Leitura Legal

O aposentado e o dinheiro encontrado

O relato apresentado descreve uma situação em que um funcionário público aposentado encontrou uma quantia significativa de dinheiro enterrada em sua propriedade, decidindo agir de acordo com seus princípios éticos e legais ao reportar o achado às autoridades.

25/2/2024

Um funcionário público aposentado adquiriu uma casa para sua filha morar, há seis meses aproximadamente. Ao tomar posse do imóvel foi fazer uma limpeza no jardim, oportunidade em que avistou um saco preto enterrado atrás de alguns arbustos. Ao puxá-lo percebeu que, em seu interior, continha um pote e, ao abri-lo, para sua surpresa, encontrou várias notas de R$100,00 e 50,00, totalizando quase R$ 60 mil.  Assustado, disse ele posteriormente à autoridade policial: "Eu tirei a tampa e quando eu notei que era dinheiro, eu tampei e botei no mesmo lugar. Nem cheguei a tocar no dinheiro, não. Aí retornei o pote para o mesmo local e entrei em contato com a polícia, exatamente para eles fazerem a investigação de onde foi que esse dinheiro surgiu."1

É muito comum alguém relatar ter encontrado, na rua ou em qualquer lugar público, uma carteira ou bolsa contendo documentos ou até mesmo dinheiro e não saber o que fazer para localizar o proprietário com o intuito de realizar a devolução.

De quando em quando se publica notícia neste sentido, com a intenção de enobrecer a conduta da pessoa que encontrou determinada soma em dinheiro e providencia a restituição ao proprietário, justamente por não ser um fato corriqueiro.
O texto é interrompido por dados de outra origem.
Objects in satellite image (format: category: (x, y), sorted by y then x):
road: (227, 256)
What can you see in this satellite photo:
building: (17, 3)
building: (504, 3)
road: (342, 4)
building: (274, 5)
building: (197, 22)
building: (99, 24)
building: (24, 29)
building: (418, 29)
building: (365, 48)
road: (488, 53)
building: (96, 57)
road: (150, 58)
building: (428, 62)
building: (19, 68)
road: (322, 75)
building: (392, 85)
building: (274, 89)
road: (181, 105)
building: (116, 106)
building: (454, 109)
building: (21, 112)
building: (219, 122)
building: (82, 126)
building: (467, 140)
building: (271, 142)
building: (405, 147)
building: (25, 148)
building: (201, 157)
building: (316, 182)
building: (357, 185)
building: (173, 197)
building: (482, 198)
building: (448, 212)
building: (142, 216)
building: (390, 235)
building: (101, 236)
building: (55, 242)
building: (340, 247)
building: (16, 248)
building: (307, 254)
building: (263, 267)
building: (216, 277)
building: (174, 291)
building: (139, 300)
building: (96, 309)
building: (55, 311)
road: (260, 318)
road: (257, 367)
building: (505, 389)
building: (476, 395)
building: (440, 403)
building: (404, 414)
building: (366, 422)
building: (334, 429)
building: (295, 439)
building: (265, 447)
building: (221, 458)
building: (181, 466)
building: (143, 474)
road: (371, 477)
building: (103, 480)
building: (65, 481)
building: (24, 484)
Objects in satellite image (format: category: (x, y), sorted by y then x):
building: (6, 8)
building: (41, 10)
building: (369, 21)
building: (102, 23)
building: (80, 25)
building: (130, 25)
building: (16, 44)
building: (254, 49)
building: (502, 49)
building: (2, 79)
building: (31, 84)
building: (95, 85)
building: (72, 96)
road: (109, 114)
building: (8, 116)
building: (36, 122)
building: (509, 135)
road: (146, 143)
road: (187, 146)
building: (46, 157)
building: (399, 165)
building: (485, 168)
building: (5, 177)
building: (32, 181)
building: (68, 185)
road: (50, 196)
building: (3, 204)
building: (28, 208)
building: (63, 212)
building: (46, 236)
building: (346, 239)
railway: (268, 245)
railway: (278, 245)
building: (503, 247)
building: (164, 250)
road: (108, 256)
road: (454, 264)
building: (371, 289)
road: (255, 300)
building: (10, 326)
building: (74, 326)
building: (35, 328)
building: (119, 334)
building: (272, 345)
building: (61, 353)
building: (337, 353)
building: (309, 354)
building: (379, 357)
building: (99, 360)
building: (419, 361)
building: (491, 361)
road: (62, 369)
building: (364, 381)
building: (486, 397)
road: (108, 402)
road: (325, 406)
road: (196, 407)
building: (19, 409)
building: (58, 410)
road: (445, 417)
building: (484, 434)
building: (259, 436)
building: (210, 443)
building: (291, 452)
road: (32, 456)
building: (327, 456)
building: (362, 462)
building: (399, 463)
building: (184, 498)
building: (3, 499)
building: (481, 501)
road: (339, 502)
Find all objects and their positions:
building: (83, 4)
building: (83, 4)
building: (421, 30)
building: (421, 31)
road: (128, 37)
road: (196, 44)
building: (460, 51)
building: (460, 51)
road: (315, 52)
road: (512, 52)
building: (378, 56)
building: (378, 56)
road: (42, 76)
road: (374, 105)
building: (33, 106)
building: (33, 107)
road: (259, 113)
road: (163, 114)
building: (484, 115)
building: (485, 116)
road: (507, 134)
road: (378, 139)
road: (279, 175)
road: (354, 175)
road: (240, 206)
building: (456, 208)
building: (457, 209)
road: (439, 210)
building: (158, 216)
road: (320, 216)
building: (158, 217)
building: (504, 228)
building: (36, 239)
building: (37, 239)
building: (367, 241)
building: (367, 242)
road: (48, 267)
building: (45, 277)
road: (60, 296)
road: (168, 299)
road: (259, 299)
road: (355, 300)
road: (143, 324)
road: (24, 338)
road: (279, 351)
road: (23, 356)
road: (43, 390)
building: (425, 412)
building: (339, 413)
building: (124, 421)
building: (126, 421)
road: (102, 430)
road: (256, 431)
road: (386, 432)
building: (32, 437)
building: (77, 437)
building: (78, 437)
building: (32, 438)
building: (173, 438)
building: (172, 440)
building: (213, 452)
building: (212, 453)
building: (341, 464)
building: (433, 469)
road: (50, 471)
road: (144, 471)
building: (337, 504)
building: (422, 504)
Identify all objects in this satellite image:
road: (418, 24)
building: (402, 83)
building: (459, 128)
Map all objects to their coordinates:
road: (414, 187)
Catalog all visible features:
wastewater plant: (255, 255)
Exemplos retirados da ocorrência popular, relatando uma conduta exemplar, cria uma imagem consistente e digna de imitação, pela simples capacidade de distinguir o certo e o errado. Fornece estabilidade e durabilidade de conceitos positivos, abrindo espaços para os mais jovens modelarem um caráter compatível com os princípios éticos e morais. Pode-se dizer que o homem se resume no próprio contexto de suas relações sociais e, em razão do compromisso de convivência assumido, é o construtor do próprio mundo e de sua história individualizada.

"O indivíduo torna-se justo, corajoso, prudente, sentencia Oliveira, à proporção que, agindo, ele se “habitua” (adquire o hábito) ao que, na cidade, é eticamente justo, corajoso, prudente. A ação do indivíduo deita raízes no costume e no uso."2 

Daí, que a sociedade trilha o caminho da excelência ou da própria estupidez humana, dependendo de seus valores e de suas virtudes morais. Não acredito que a lei, somente a lei, seja o caminho mais credenciado para levar o homem a ter uma vida inteligente, regrada pela honestidade e sabedoria. A lei é cogente e os princípios éticos coletivos apresentam-se como a melhor opção. Realizam-se espontaneamente, sem qualquer reserva ou restrição, com aplicação imediata e eficaz. 

A honestidade do consciente aposentado, na realidade, está contida na essência da ética, como sendo um dos braços de sua atuação. Assim, a ética, na sua análise estrutural, nada mais é do que o costume, a tradição, ambos voltados para a moral. Seria, num linguajar mais liberal, a regularização moral e correta da conduta humana, passada de geração para geração, sempre procurando atingir os pontos harmônicos da convivência humana, facilitando a realização espontânea dos bons valores que permanecem como ideal de compartilhamento. A ética não é acabada, é um pensamento em constante evolução, que, com o passar do tempo, vai se aperfeiçoando. Não é, por outro lado, o resultado de condutas codificadas, não se revoga, nem é derrogada. É resultado do próprio pensamento evolutivo do homem. 

Já do ponto de vista jurídico, a conduta do zeloso aposentado, foi mais do que correta. Mesmo não conhecendo a lei, agiu de acordo com seus parâmetros.  Assim, se a coisa for realmente perdida, de modo que se encontra distante de seu dono, fora de sua esfera de proteção, o sujeito que se apropria do bem incide no delito do art. 169, parágrafo único, II, do CP, que é a apropriação de coisa achada. Pelo artigo citado, constitui crime "quem acha coisa alheia perdida e dela se apropria, total ou parcialmente, deixando de restituí-la ao dono ou legítimo possuidor ou de entregá-la à autoridade competente, dentro no prazo de quinze dias."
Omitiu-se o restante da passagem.